* Text for analysis
MLB's Next Elite Free Agent Won't Sign for Less Than $600M
Contract inflation accelerates as deferred money, CBT mechanics, and team revenue growth redefine superstar pricing power.
The $765 million Shohei Ohtani contract—97% deferred—reset baseball's compensation ceiling in December 2023. Juan Soto's $765 million Mets deal followed twelve months later, this time with zero deferrals. The market now expects the next tier-one free agent to land north of $600 million guaranteed, making that figure the effective floor for MVP-caliber players under 30 at free agency.
ESPN's Jeff Passan flagged the trend this week, naming five active players—Tarik Skubal, Kyle Tucker, Gunnar Henderson, Elly De La Cruz, Paul Skenes—as candidates for nine-figure annualized salaries when they hit the open market between 2027 and 2030. The common thread: age, positional scarcity, and team control timelines that align with the next Competitive Balance Tax reset in 2027, when the first threshold is projected to exceed $260 million. Skubal, a 28-year-old lefty with a Cy Young and postseason durability, becomes a free agent after 2026. Tucker, 28, is a year away. Both carry the dual appeal of prime-age production and clean medicals.
Three forces are compressing pricing risk. First, deferred money is no longer exotic. Ohtani's structure gave the Dodgers a $46 million annual CBT hit on a deal paying him $2 million per season through 2034. Other front offices watched rival GMs sell ownership on present-value arbitrage. Second, local and national media revenue is rebounding. Diamond Sports emerged from bankruptcy in November 2024 with new term sheets; Apple and YouTube are bidding on MLB.tv's next cycle. Teams see line-of-sight to $400 million annual payrolls without red ink. Third, the correlation between payroll and October outcomes tightened. Six of the last eight pennant winners ranked top-10 in Opening Day payroll.

* Task 1
List every active player that the article on MLB free-agent pricing names as a candidate for nine-figure annualized salaries.
* Task 2
Extend the article on MLB free-agent pricing past its final sentence.

* Dataset extract
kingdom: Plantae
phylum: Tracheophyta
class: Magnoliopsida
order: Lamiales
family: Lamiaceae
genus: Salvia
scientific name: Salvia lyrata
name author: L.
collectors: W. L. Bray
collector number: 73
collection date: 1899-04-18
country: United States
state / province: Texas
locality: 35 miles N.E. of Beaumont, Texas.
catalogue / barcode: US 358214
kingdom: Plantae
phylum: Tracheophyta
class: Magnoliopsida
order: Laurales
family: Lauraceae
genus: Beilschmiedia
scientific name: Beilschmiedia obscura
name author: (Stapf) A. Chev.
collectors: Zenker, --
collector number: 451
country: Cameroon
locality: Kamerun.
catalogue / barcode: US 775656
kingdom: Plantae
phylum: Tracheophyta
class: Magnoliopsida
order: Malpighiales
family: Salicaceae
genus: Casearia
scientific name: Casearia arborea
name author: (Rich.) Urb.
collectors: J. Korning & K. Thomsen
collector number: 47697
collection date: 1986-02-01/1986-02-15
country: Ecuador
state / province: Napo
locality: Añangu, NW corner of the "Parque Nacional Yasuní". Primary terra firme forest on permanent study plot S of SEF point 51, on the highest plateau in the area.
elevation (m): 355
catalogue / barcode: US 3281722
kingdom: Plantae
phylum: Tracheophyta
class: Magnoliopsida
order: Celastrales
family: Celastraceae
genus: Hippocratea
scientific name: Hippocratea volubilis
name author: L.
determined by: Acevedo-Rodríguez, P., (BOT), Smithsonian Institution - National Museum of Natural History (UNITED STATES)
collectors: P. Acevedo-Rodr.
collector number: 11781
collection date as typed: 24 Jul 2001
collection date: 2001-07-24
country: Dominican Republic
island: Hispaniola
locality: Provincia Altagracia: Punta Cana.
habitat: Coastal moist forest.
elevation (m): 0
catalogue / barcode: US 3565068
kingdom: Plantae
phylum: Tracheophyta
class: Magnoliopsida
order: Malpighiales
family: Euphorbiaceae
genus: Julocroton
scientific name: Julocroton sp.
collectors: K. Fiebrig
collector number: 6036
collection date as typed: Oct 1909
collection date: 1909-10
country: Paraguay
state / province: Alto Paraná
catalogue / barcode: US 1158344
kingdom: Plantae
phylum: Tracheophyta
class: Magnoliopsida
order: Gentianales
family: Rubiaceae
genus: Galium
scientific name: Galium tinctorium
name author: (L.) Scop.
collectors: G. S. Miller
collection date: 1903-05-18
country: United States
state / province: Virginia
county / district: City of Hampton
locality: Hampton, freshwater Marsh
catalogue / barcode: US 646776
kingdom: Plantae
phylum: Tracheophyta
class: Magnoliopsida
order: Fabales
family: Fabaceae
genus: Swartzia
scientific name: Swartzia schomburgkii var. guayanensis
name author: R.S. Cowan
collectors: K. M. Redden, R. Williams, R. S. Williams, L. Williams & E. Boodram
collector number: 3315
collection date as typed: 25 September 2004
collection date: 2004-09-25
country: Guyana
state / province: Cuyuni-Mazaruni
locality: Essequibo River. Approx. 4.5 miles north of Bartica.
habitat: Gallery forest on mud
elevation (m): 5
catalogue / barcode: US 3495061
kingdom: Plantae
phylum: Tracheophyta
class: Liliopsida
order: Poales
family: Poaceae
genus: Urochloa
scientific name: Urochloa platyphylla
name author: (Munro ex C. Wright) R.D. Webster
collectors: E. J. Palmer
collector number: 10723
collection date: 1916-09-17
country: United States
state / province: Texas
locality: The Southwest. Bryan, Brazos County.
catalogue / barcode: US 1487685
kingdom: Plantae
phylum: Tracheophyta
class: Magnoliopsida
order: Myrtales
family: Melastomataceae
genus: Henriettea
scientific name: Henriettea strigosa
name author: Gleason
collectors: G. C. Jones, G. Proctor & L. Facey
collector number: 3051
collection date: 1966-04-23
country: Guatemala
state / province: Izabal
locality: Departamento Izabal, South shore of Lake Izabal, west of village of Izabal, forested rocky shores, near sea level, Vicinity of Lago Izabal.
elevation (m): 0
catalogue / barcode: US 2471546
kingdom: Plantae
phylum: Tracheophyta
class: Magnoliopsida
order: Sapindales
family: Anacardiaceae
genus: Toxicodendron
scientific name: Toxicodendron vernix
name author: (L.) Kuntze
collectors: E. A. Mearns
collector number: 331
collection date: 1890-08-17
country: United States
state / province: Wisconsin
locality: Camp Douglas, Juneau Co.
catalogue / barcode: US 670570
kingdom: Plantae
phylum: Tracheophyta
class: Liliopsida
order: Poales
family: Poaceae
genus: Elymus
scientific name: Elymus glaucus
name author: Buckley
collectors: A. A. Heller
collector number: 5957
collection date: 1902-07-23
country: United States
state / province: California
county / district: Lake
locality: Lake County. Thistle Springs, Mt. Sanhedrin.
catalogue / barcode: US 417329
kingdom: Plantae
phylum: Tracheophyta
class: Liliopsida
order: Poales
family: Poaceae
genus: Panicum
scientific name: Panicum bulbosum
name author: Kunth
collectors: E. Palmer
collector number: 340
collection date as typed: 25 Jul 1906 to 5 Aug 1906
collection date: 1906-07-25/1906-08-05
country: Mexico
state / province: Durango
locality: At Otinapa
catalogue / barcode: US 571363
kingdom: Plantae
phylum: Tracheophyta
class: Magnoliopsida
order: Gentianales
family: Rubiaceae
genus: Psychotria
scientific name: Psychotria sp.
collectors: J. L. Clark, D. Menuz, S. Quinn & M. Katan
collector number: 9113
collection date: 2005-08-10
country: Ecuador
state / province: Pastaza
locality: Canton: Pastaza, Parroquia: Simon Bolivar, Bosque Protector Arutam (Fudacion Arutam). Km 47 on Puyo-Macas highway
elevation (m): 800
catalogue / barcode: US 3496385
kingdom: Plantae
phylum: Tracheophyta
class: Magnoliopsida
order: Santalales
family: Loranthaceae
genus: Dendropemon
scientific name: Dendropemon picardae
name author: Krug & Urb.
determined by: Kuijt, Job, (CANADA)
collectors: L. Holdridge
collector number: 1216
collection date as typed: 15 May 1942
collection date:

* Response box 1
Tarik Skubal, Kyle Tucker, Gunnar Henderson, Elly De La Cruz, Paul Skenes

* Response box 2
The risk is that this pricing model assumes continued CBT threshold inflation and stable competitive balance. If the 2027 CBA introduces a hard cap—unlikely but not impossible—teams will have committed $3 billion-plus to five players with another decade of obligations. The Yankees are already carrying $1.1 billion in future commitments to three players: Aaron Judge ($360M through 2031), Gerrit Cole ($324M through 2028, opt-out pending), and Max Fried ($218M through 2032). Add one more Soto-sized deal and the roster flexibility evaporates.
Front offices are pricing this in. The Phillies extended Aaron Nola for $172 million in November 2023 to avoid a 2025 free agency where he might command $240 million. The Braves locked Skubal's teammate Riley Greene to an eight-year, $160 million extension in February 2024, buying out arbitration and four free-agent years before he could test a market that will value his profile at $300 million-plus. These are pre-emption bets: pay 60 cents on the dollar now or pay full freight later.
Agent leverage is asymmetric. Scott Boras has four clients on Passan's list. His pitch to ownership is simple: the $600 million player generates $800 million in incremental revenue through ticket premiums, regional ratings, and merchandise—before counting postseason gates. The math works if the player stays healthy and the team wins. The Mets sold 12,000 new season-ticket packages in the 72 hours after announcing Soto. The Dodgers added $50 million in corporate partnerships within a month of Ohtani's signing.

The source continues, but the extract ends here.